1. Represent √𝟖, √𝟏𝟎 and √𝟏𝟑 on the number line.
Solution:
Representation of √8:
Let O be the origin on the line l. Let A be on the line such that OA = 2. Draw AP perpendicular to OA at A such that AP = 2.
In Δ AOP, by Pythagoras’ theorem, we have, OP² = AP² + OA²
OP² = 2² + 2² = 4 + 4
OP² = 8
OP = √8
Hence OP = √8. With O as centre and OP as radius, cut l at C. Then OC = OP = √8. Thus C represnts √8 on the line l.
Therefore, OC represents √8.
Representation of √10:
Let O be the origin on the line l. Let A be on the line such that OA = 1. Draw AP perpendicular to OA at A such that AP = 3.
In Δ AOP, by Pythagoras’ theorem, we have, OP² = AP² + OA²
OP² = 3² + 1² = 9 + 1 = 10
OP² = 10
OP = √10
Hence OP = √10. With O as centre and OP as radius, cut l at C. Then OC = OP = √10. Thus C represnts √10 on the line l.
Therefore, OC represents √10.
Representation of √13:
Let O be the origin on the line l. Let A be on the line such that OA = 3. Draw AP perpendicular to OA at A such that AP = 2.
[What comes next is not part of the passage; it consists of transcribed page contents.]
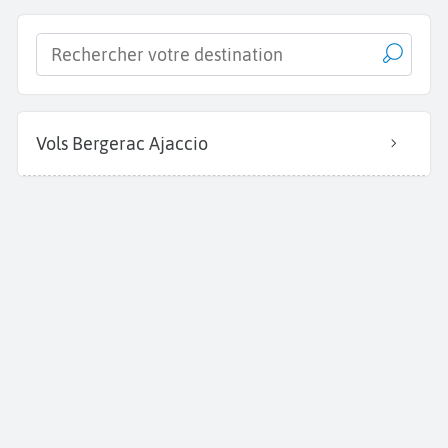
Vols Bergerac Ajaccio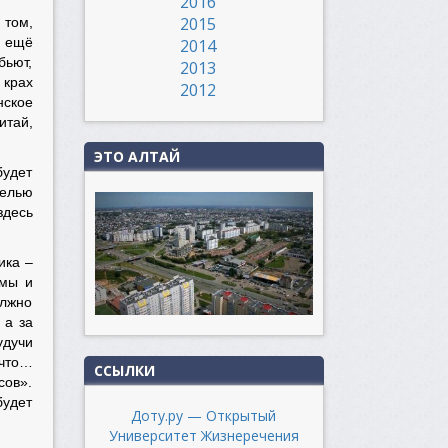
2016
2015
 том,
и ещё
2014
бьют,
2013
 крах
2012
нское
итай,
ЭТО АЛТАЙ
будет
целью
здесь
ика –
 мы и
олжно
; а за
удучи
 что…
ССЫЛКИ
сов».
будет
Доту.ру — Открытый
Университет Жизнеречения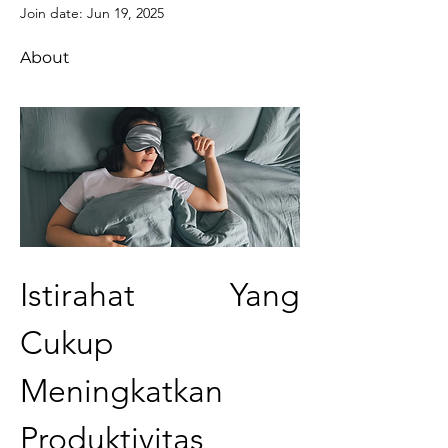
Join date: Jun 19, 2025
About
Istirahat Yang 
Cukup 
Meningkatkan 
Produktivitas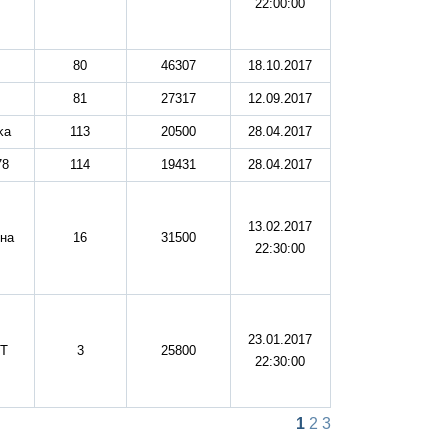
22:00:00
80
46307
18.10.2017
81
27317
12.09.2017
ka
113
20500
28.04.2017
78
114
19431
28.04.2017
13.02.2017
на
16
31500
22:30:00
23.01.2017
T
3
25800
22:30:00
1
2
3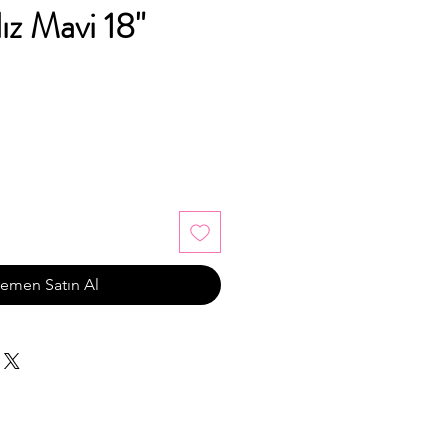
ız Mavi 18"
emen Satın Al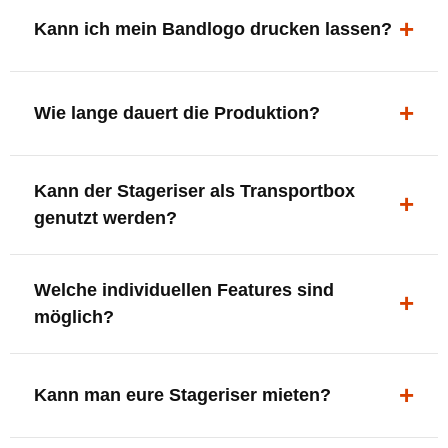
ergonomisch, sicher und gut sichtbar.
Kann ich mein Bandlogo drucken lassen?
Ja. Digitaldrucke und Logo-Fräsungen sind möglich –
deine Bühne, deine Marke.
Wie lange dauert die Produktion?
In der Regel 7–10 Tage nach Druckfreigabe. Versand
Kann der Stageriser als Transportbox
innerhalb Deutschlands kostenfrei.
genutzt werden?
Ja. Einfach umdrehen und Stauraum für Kabel, Tools
Welche individuellen Features sind
oder Zubehör nutzen.
möglich?
LED-Panel + Halterung
XLR-Brücke / Schnittstelle
Kann man eure Stageriser mieten?
Flaschenhalter & Flaschenöffner
Setlist-Clip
In Δ AOP, by Pythagoras’ theorem, we have, OP² = AP² + OA²
OP² = 2² + 3² = 4 + 9 = 13
OP² = 13
OP = √13
Hence OP = √13. With O as centre and OP as radius, cut l at C. Then OC = OP = √13. Thus C represnts √13 on the line l.
Therefore, OC represents √13.
2. Represent 1 +√5, 2 + 2√3 on the number line.
Solution:
Representation of 1 + √5
Let O be apoint on the number line l and A be the origin on the line l. Let OA = 1 and B be another point on the number line such that AB = 1 on the number line l. Draw BC perpendicular to AB at B such that BC = 2.
In Δ ABC, by Pythagoras’ theorem, we have, AC² = AB² + BC²
AC² = 1² + 2² = 1 + 4 = 5
AC² = 5
AC = √5
Hence AC = √5. With A as centre and AC as radius, cut l at D. Then AC = AD = √5. Thus D represnts √5 on the line l. Since OA = 1. Thus OD = OA + AD = 1 + √5
Therefore, OD represents 1 + √5 on the number line l.
Representation of 2 + 2√3
Let O be apoint on the number line l and A be the origin on the line l. Let OA = 2 and B be another point on the number line such that AB = √6 on the number line l. Draw BC perpendicular to AB at B such that BC = √6.
In Δ ABC, by Pythagoras’ theorem, we have, AC² = AB² + BC²
AC² = (√6)² + (√6)² = 6 + 6 = 12
AC² = 12
AC = √(12) = √(4×3) = 2√3
Hence AC = 2√3. With A as centre and AC as radius, cut l at D. Then AC = AD = 2√3. Thus D represnts 2√3 on the line l. Since OA = 2. Thus OD = OA + AD = 2 + 2√3
Therefore, OD represents 2 + 2√3 on the number line l.